_Problem description_
Please retype the entries below exactly, only from their first line through the line containing "AverageFitnessPopulation, 9: 90000000", leaving every picture out.

Structured diff data:
================================

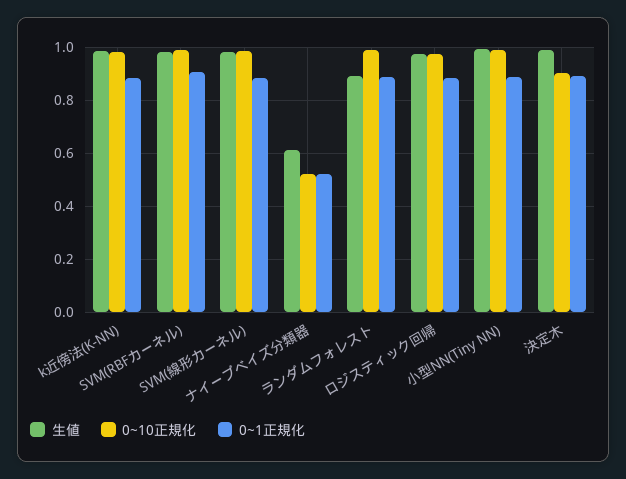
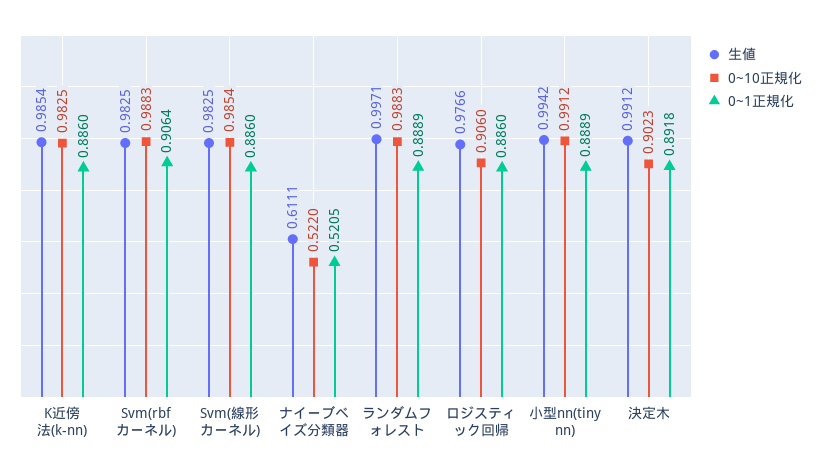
生値, ランダムフォレスト: 0.9 -> 0.9971
0~10正規化, ロジスティック回帰: 0.975 -> 0.906

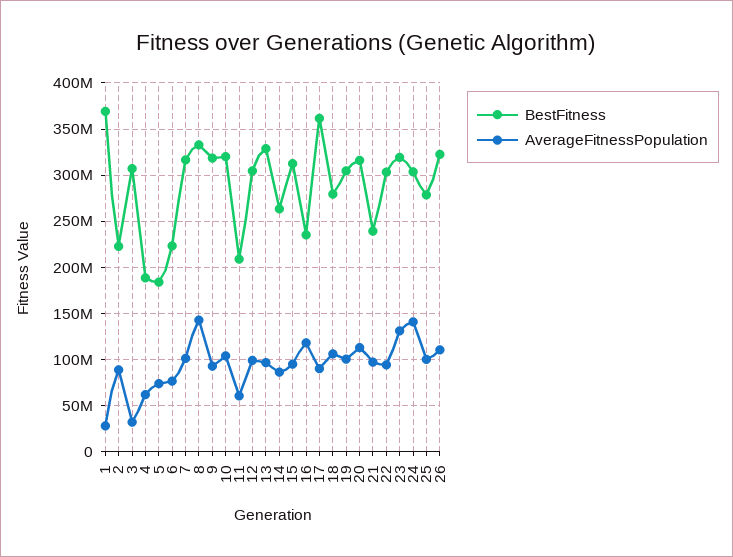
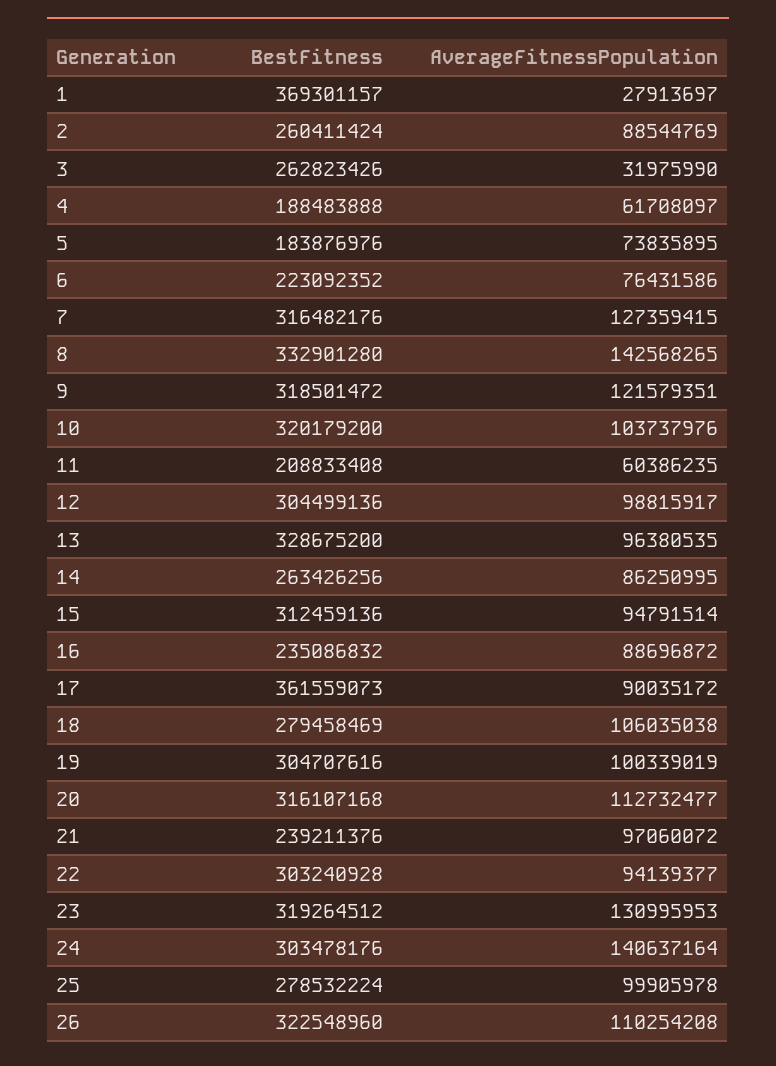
BestFitness, 2: 220000000 -> 260411424
BestFitness, 3: 310000000 -> 262823426
AverageFitnessPopulation, 7: 100000000 -> 127359415
AverageFitnessPopulation, 9: 90000000 -> 121579351
AverageFitnessPopulation, 16: 120000000 -> 88696872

================================

_Exercise result_
生値, ランダムフォレスト: 0.9 -> 0.9971
0~10正規化, ロジスティック回帰: 0.975 -> 0.906

BestFitness, 2: 220000000 -> 260411424
BestFitness, 3: 310000000 -> 262823426
AverageFitnessPopulation, 7: 100000000 -> 127359415
AverageFitnessPopulation, 9: 90000000 -> 121579351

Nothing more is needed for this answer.